Stored data entries

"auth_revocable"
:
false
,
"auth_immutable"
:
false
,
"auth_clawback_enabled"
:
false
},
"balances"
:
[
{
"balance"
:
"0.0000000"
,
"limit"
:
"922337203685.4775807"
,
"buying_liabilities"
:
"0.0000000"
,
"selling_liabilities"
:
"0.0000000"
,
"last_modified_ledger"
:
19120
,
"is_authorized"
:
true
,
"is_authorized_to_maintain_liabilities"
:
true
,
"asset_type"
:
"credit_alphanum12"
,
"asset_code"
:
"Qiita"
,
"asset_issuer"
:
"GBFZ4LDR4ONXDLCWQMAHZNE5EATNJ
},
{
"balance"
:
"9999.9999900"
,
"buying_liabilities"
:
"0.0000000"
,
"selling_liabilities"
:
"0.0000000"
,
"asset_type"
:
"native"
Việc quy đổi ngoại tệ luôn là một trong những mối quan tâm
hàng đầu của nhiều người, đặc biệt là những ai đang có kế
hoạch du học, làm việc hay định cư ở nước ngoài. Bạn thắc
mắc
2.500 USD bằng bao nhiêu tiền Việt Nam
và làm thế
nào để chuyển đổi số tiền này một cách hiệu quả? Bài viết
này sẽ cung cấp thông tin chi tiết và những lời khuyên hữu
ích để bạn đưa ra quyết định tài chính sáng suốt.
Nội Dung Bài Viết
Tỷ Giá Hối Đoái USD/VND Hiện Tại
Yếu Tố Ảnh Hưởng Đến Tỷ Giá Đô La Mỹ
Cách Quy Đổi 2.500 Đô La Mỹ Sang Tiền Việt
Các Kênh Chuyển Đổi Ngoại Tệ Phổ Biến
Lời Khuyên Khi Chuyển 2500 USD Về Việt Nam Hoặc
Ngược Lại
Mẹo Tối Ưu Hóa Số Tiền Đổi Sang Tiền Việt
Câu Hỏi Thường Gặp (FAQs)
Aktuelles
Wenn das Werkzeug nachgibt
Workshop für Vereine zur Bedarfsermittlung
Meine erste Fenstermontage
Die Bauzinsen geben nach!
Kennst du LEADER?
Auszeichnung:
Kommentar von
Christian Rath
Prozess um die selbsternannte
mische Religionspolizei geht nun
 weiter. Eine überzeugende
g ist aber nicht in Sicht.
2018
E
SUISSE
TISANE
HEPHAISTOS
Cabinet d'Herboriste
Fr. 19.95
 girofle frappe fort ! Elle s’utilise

= Exercise prompt =
Retyping every entry exactly is the whole of the task.

= Answer to the exercise =
"auth_revocable"
:
false
,
"auth_immutable"
:
false
,
"auth_clawback_enabled"
:
false
},
"balances"
:
[
{
"balance"
:
"0.0000000"
,
"limit"
:
"922337203685.4775807"
,
"buying_liabilities"
:
"0.0000000"
,
"selling_liabilities"
:
"0.0000000"
,
"last_modified_ledger"
:
19120
,
"is_authorized"
:
true
,
"is_authorized_to_maintain_liabilities"
:
true
,
"asset_type"
:
"credit_alphanum12"
,
"asset_code"
:
"Qiita"
,
"asset_issuer"
:
"GBFZ4LDR4ONXDLCWQMAHZNE5EATNJ
},
{
"balance"
:
"9999.9999900"
,
"buying_liabilities"
:
"0.0000000"
,
"selling_liabilities"
:
"0.0000000"
,
"asset_type"
:
"native"
Việc quy đổi ngoại tệ luôn là một trong những mối quan tâm
hàng đầu của nhiều người, đặc biệt là những ai đang có kế
hoạch du học, làm việc hay định cư ở nước ngoài. Bạn thắc
mắc
2.500 USD bằng bao nhiêu tiền Việt Nam
và làm thế
nào để chuyển đổi số tiền này một cách hiệu quả? Bài viết
này sẽ cung cấp thông tin chi tiết và những lời khuyên hữu
ích để bạn đưa ra quyết định tài chính sáng suốt.
Nội Dung Bài Viết
Tỷ Giá Hối Đoái USD/VND Hiện Tại
Yếu Tố Ảnh Hưởng Đến Tỷ Giá Đô La Mỹ
Cách Quy Đổi 2.500 Đô La Mỹ Sang Tiền Việt
Các Kênh Chuyển Đổi Ngoại Tệ Phổ Biến
Lời Khuyên Khi Chuyển 2500 USD Về Việt Nam Hoặc
Ngược Lại
Mẹo Tối Ưu Hóa Số Tiền Đổi Sang Tiền Việt
Câu Hỏi Thường Gặp (FAQs)
Aktuelles
Wenn das Werkzeug nachgibt
Workshop für Vereine zur Bedarfsermittlung
Meine erste Fenstermontage
Die Bauzinsen geben nach!
Kennst du LEADER?
Auszeichnung:
Kommentar von
Christian Rath
Prozess um die selbsternannte
mische Religionspolizei geht nun
 weiter. Eine überzeugende
g ist aber nicht in Sicht.
2018
E
SUISSE
TISANE
HEPHAISTOS
Cabinet d'Herboriste
Fr. 19.95
 girofle frappe fort ! Elle s’utilise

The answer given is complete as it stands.